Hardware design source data
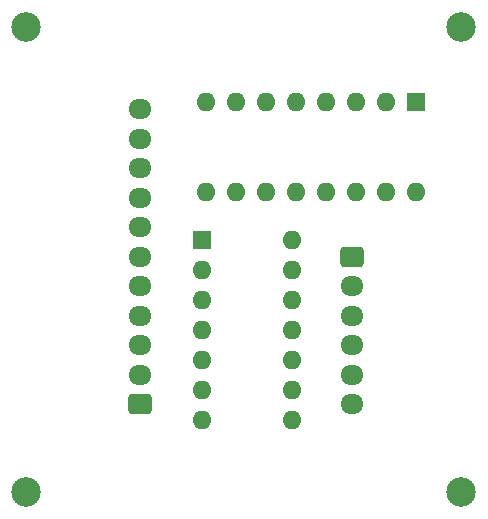
<source format=gbr>
%TF.GenerationSoftware,KiCad,Pcbnew,(6.0.6)*%
%TF.CreationDate,2022-10-10T23:24:50+05:30*%
%TF.ProjectId,exp2,65787032-2e6b-4696-9361-645f70636258,rev?*%
%TF.SameCoordinates,Original*%
%TF.FileFunction,Soldermask,Top*%
%TF.FilePolarity,Negative*%
%FSLAX46Y46*%
G04 Gerber Fmt 4.6, Leading zero omitted, Abs format (unit mm)*
G04 Created by KiCad (PCBNEW (6.0.6)) date 2022-10-10 23:24:50*
%MOMM*%
%LPD*%
G01*
G04 APERTURE LIST*
G04 Aperture macros list*
%AMRoundRect*
0 Rectangle with rounded corners*
0 $1 Rounding radius*
0 $2 $3 $4 $5 $6 $7 $8 $9 X,Y pos of 4 corners*
0 Add a 4 corners polygon primitive as box body*
4,1,4,$2,$3,$4,$5,$6,$7,$8,$9,$2,$3,0*
0 Add four circle primitives for the rounded corners*
1,1,$1+$1,$2,$3*
1,1,$1+$1,$4,$5*
1,1,$1+$1,$6,$7*
1,1,$1+$1,$8,$9*
0 Add four rect primitives between the rounded corners*
20,1,$1+$1,$2,$3,$4,$5,0*
20,1,$1+$1,$4,$5,$6,$7,0*
20,1,$1+$1,$6,$7,$8,$9,0*
20,1,$1+$1,$8,$9,$2,$3,0*%
G04 Aperture macros list end*
%ADD10C,2.500000*%
%ADD11RoundRect,0.250000X-0.725000X0.600000X-0.725000X-0.600000X0.725000X-0.600000X0.725000X0.600000X0*%
%ADD12O,1.950000X1.700000*%
%ADD13R,1.600000X1.600000*%
%ADD14O,1.600000X1.600000*%
%ADD15RoundRect,0.250000X0.725000X-0.600000X0.725000X0.600000X-0.725000X0.600000X-0.725000X-0.600000X0*%
G04 APERTURE END LIST*
D10*
%TO.C,H4*%
X101600000Y-119380000D03*
%TD*%
%TO.C,H3*%
X101600000Y-80010000D03*
%TD*%
%TO.C,H2*%
X138430000Y-80010000D03*
%TD*%
%TO.C,H1*%
X138430000Y-119380000D03*
%TD*%
D11*
%TO.C,J2*%
X129127500Y-99460000D03*
D12*
X129127500Y-101960000D03*
X129127500Y-104460000D03*
X129127500Y-106960000D03*
X129127500Y-109460000D03*
X129127500Y-111960000D03*
%TD*%
D13*
%TO.C,U2*%
X134620000Y-86360000D03*
D14*
X132080000Y-86360000D03*
X129540000Y-86360000D03*
X127000000Y-86360000D03*
X124460000Y-86360000D03*
X121920000Y-86360000D03*
X119380000Y-86360000D03*
X116840000Y-86360000D03*
X116840000Y-93980000D03*
X119380000Y-93980000D03*
X121920000Y-93980000D03*
X124460000Y-93980000D03*
X127000000Y-93980000D03*
X129540000Y-93980000D03*
X132080000Y-93980000D03*
X134620000Y-93980000D03*
%TD*%
D15*
%TO.C,J1*%
X111240000Y-111980000D03*
D12*
X111240000Y-109480000D03*
X111240000Y-106980000D03*
X111240000Y-104480000D03*
X111240000Y-101980000D03*
X111240000Y-99480000D03*
X111240000Y-96980000D03*
X111240000Y-94480000D03*
X111240000Y-91980000D03*
X111240000Y-89480000D03*
X111240000Y-86980000D03*
%TD*%
D13*
%TO.C,U1*%
X116510000Y-98065000D03*
D14*
X116510000Y-100605000D03*
X116510000Y-103145000D03*
X116510000Y-105685000D03*
X116510000Y-108225000D03*
X116510000Y-110765000D03*
X116510000Y-113305000D03*
X124130000Y-113305000D03*
X124130000Y-110765000D03*
X124130000Y-108225000D03*
X124130000Y-105685000D03*
X124130000Y-103145000D03*
X124130000Y-100605000D03*
X124130000Y-98065000D03*
%TD*%
M02*

</source>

*Exercise prompt*: The line containing "X124130000Y-113305000D03*" marks the start; retype it and each line after it through the end of the records above, exactly.

*Solution for this problem*:
X124130000Y-113305000D03*
X124130000Y-110765000D03*
X124130000Y-108225000D03*
X124130000Y-105685000D03*
X124130000Y-103145000D03*
X124130000Y-100605000D03*
X124130000Y-98065000D03*
%TD*%
M02*

</source>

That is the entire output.